My prejudicial problem with Oliver Hirschbiegel‘s Diana, a forthcoming drama about the last two years in the life of Diana Princess of Wales (Naomi Watts), stems from my belief that Diana, however unloved she was by Prince Charles and however beloved she was by millions, wasn’t all that bright or wise. She was just a nice, gracious, kind-hearted lady who didn’t have a tremendous amount of activity going on upstairs, and whose death was entirely caused by her mystifying decision to become the girlfriend of Dodi Al Fayed, by any measure a playboy and a wastrel.

From a 7.2.12 post: “The film is partly about the two-year affair between Princess Diana (Naomi Watts) and Dr. Hasnat Khan (Naveen Andrews), a British Pakistani heart and lung surgeon described by friends of the late princess as the alleged ‘love of her life.’

“Khan broke it off in July 1997, and Diana more or less went straight into the arms of another eastern sort, Dodi al Fayed, albeit one of a much lower level of character and accomplishment.

“I was asked to write a long file about Fayed when I was working at People in ’97. After making calls and taking notes for three or four hours, I knew he was basically trash — a spoiled son of a rich man, a guy who didn’t pay his gardener bills. And yet Diana chose him to be her boyfriend. That told me a lot about her. The truth is that she was not an especially bright woman. I’m sorry but a truly wise and perceptive lady wouldn’t have said boo to an asshole like Fayed, much less become his girlfriend.
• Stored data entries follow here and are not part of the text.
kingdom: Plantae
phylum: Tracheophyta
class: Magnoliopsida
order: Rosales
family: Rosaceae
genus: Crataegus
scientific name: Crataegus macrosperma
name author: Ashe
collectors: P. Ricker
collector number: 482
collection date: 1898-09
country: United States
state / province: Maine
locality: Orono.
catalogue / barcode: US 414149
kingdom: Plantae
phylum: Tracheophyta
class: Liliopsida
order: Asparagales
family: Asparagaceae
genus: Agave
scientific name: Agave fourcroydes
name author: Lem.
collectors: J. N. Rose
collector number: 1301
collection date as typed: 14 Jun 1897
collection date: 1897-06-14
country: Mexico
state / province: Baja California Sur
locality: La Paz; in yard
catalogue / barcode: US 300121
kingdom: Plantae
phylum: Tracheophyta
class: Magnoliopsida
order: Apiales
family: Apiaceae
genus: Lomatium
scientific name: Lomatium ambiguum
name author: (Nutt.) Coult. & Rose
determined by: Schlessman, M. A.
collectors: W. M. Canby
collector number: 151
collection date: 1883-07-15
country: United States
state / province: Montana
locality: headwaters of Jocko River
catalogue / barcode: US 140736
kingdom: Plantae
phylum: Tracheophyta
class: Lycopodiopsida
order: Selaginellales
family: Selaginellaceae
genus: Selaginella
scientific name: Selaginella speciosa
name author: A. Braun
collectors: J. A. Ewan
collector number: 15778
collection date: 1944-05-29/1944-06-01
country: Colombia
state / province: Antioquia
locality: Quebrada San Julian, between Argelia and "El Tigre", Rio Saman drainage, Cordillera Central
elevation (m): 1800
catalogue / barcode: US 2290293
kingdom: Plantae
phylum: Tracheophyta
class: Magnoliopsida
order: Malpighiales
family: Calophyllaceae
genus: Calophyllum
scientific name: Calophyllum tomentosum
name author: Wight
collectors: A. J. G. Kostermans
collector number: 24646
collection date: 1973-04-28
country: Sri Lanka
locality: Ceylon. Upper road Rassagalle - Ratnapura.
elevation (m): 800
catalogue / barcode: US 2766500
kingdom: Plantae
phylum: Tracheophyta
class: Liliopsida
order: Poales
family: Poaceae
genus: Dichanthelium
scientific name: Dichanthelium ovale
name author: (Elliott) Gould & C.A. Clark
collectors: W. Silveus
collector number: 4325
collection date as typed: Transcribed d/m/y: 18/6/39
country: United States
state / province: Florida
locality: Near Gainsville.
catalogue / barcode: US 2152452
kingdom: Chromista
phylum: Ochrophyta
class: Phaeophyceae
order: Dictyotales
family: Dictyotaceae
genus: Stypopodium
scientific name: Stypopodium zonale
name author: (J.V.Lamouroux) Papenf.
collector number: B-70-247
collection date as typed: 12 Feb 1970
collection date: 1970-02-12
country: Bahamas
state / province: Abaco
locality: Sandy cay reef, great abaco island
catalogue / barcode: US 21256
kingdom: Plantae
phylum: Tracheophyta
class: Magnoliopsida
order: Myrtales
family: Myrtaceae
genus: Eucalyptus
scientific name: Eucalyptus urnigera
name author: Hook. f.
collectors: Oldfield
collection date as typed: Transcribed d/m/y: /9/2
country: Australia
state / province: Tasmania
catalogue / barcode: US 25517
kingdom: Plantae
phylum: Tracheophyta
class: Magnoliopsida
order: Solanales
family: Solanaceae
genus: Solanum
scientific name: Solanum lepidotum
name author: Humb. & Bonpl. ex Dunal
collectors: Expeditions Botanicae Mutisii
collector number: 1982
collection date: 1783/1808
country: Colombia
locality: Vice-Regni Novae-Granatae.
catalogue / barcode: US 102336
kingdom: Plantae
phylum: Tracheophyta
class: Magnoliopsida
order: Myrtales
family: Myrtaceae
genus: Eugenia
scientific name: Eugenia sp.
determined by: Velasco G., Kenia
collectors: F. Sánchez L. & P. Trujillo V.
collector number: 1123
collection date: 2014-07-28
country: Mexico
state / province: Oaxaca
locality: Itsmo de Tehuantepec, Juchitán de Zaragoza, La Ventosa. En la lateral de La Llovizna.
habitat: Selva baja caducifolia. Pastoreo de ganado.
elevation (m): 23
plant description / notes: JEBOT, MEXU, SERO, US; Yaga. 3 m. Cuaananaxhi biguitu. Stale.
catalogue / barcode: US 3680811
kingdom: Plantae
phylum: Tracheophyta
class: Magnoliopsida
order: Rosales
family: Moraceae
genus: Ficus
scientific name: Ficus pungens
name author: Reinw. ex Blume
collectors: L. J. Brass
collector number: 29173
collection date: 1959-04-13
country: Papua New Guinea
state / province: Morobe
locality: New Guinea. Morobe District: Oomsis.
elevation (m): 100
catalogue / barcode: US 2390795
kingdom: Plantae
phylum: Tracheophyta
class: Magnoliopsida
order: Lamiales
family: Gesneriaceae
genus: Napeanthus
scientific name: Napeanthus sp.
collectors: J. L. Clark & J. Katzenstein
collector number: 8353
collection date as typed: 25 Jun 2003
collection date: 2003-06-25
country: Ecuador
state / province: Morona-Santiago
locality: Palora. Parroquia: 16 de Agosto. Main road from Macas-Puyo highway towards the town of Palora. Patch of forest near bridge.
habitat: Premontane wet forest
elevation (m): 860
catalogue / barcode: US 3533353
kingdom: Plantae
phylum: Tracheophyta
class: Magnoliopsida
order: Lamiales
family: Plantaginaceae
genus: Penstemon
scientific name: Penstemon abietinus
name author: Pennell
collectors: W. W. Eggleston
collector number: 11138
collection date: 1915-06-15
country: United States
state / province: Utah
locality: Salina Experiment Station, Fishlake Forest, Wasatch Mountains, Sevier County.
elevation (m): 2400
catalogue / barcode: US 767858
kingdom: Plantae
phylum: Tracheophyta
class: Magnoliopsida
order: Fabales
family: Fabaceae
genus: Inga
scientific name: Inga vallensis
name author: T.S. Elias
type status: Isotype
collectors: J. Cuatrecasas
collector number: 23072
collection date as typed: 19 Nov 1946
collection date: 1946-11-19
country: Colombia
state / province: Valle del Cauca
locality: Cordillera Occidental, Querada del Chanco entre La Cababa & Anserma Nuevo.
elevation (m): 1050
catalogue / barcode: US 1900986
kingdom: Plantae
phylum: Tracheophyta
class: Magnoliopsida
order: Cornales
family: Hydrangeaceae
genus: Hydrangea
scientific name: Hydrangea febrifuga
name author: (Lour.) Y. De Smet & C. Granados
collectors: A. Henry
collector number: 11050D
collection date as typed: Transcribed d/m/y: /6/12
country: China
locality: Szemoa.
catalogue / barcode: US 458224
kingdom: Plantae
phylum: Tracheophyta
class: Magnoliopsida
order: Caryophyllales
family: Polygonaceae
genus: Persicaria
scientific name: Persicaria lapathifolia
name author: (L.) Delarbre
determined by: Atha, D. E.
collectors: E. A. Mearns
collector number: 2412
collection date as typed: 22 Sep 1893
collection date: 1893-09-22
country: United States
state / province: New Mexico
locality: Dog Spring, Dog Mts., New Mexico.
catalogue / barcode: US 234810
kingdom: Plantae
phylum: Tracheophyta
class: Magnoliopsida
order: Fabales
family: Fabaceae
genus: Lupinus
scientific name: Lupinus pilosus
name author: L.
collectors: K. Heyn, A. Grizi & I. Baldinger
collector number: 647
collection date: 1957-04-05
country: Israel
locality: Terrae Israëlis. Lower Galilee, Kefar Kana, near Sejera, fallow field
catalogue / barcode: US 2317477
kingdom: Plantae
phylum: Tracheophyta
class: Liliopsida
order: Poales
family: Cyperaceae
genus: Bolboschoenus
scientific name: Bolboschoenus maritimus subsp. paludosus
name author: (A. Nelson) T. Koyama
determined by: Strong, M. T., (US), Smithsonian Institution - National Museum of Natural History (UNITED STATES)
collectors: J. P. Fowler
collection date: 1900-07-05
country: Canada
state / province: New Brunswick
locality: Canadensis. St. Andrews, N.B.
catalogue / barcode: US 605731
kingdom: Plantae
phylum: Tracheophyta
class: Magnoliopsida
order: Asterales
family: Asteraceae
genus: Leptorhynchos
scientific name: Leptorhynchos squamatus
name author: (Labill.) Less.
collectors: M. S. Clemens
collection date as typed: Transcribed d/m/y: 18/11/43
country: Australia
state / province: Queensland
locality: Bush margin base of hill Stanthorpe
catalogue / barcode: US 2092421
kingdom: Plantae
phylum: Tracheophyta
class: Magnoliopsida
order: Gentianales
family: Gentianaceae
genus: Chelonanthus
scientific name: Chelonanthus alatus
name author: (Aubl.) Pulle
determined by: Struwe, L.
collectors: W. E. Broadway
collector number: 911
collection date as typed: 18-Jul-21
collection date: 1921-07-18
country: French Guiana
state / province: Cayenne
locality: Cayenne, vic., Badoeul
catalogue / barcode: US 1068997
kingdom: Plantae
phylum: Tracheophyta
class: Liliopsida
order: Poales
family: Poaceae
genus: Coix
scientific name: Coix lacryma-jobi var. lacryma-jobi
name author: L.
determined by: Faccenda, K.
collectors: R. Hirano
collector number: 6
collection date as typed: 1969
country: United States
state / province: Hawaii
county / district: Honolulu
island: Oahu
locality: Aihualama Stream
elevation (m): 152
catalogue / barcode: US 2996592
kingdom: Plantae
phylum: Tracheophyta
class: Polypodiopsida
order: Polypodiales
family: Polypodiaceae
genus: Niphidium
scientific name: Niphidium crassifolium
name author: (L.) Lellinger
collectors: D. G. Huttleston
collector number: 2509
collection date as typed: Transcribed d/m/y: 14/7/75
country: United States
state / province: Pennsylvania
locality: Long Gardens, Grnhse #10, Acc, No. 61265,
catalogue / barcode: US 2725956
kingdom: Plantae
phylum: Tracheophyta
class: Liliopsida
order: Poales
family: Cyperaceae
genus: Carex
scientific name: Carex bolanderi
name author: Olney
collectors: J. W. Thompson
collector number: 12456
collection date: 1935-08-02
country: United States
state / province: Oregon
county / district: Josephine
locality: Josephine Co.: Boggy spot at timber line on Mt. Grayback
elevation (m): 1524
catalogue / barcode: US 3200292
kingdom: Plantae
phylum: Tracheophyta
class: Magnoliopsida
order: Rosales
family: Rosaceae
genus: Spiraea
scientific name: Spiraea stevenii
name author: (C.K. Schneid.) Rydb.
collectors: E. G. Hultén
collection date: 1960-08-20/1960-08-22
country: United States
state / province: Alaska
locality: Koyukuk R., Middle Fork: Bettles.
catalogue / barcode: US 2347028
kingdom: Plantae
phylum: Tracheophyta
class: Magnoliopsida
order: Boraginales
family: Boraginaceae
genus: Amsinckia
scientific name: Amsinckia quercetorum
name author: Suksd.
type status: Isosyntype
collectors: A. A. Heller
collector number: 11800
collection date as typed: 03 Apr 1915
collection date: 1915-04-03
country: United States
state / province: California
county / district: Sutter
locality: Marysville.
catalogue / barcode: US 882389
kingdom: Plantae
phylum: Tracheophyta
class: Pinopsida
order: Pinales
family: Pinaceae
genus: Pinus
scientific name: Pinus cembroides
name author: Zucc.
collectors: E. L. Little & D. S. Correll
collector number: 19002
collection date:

“You know nine out of ten people who will pay to see Caught In Flight/Diana will want to see a depiction of her final night in Paris with Al Fayed and the car slamming into the pole, etc.

“The screenwriter of Diana/Caught in Flight is Stephen Jeffreys.”

Diana will open in the U.K. on September 3rd. One presumes it will play at the Toronto Film festival before opening in the States sometime in the fall.